Revalorisations de carrières : les cadres de santé déçus et en colère

mercredi 14 avril 2021, par Bruno Benque

Suite aux annonces ministérielles relatives aux revalorisations des carrières paramédicales, les cadres de santé peuvent se sentir lésés par rapport à leurs collègues soignants qu’ils encadrent. L’ANCIM a ainsi fait part, dans un communiqué, de sa déception et de sa colère devant le manque de reconnaissance dont cette profession fait l’objet de la part des tutelles.

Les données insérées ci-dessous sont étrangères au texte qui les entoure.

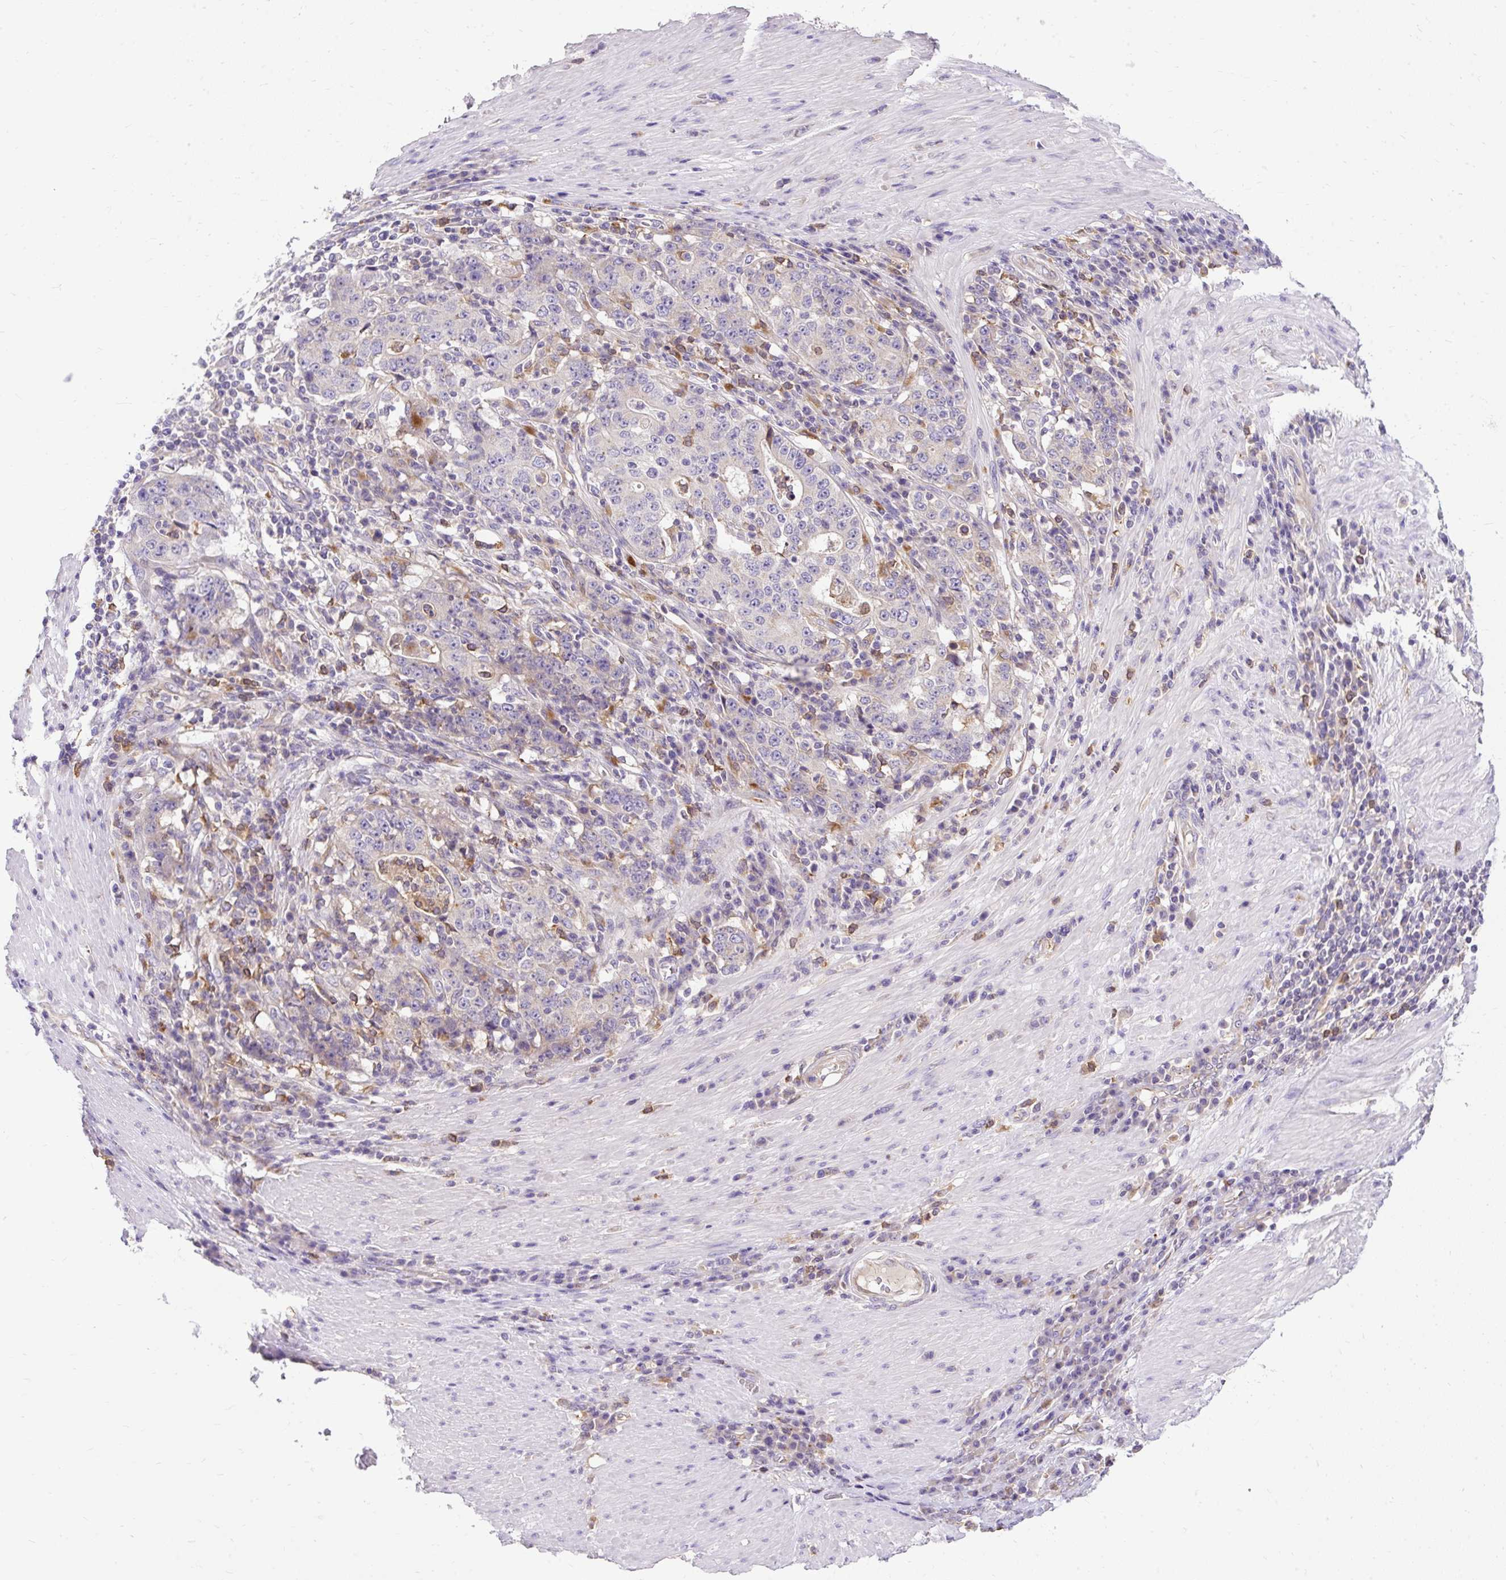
{"staining": {"intensity": "negative", "quantity": "none", "location": "none"}, "tissue": "stomach cancer", "cell_type": "Tumor cells", "image_type": "cancer", "snomed": [{"axis": "morphology", "description": "Normal tissue, NOS"}, {"axis": "morphology", "description": "Adenocarcinoma, NOS"}, {"axis": "topography", "description": "Stomach, upper"}, {"axis": "topography", "description": "Stomach"}], "caption": "An immunohistochemistry (IHC) image of stomach cancer is shown. There is no staining in tumor cells of stomach cancer.", "gene": "HEXB", "patient": {"sex": "male", "age": 59}}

D’autant que ces annonces ne sont pas en faveur d’une meilleure attractivité de la fonction et que les prochaines mesures réformant la gouvernance des hôpitaux ne présagent rien de très bon.

Dans notre article du 12 avril 2021, relatant certaines des mesures annoncées lors du 3ème comité de suivi du Ségur de la santé, nous émettions des réserves quant au sort qui avait été réservé aux cadres de santé sur le champ de la revalorisation de leur carrière et des augmentations salariales prononcées à cette occasion par le Ministre des solidarités et de la santé, Olivier VERAN.

L’ANCIM dénonce le mépris ministériel envers les cadres de santé

Nous ne sommes, en fait pas les seuls à formuler des réserves, puisque l’Association Nationale des Cadres de santé (ANCIM), principale entité représentative de notre profession, a déclaré dans un communiqué être « sidéré du mépris avec lequel sont considérés les cadres de santé ! ». Les 14.700 personnes exerçant cette profession sont en effet les seuls paramédicaux qui ne toucheront que la revalorisation de 183 € après un an de carrière (2.256 €) et devront attendre d’avoir 5 ans avant de percevoir un supplément au titre de la revalorisation des grilles de la catégorie A, pour une augmentation à 394 € en fin de carrière (3.941 € net).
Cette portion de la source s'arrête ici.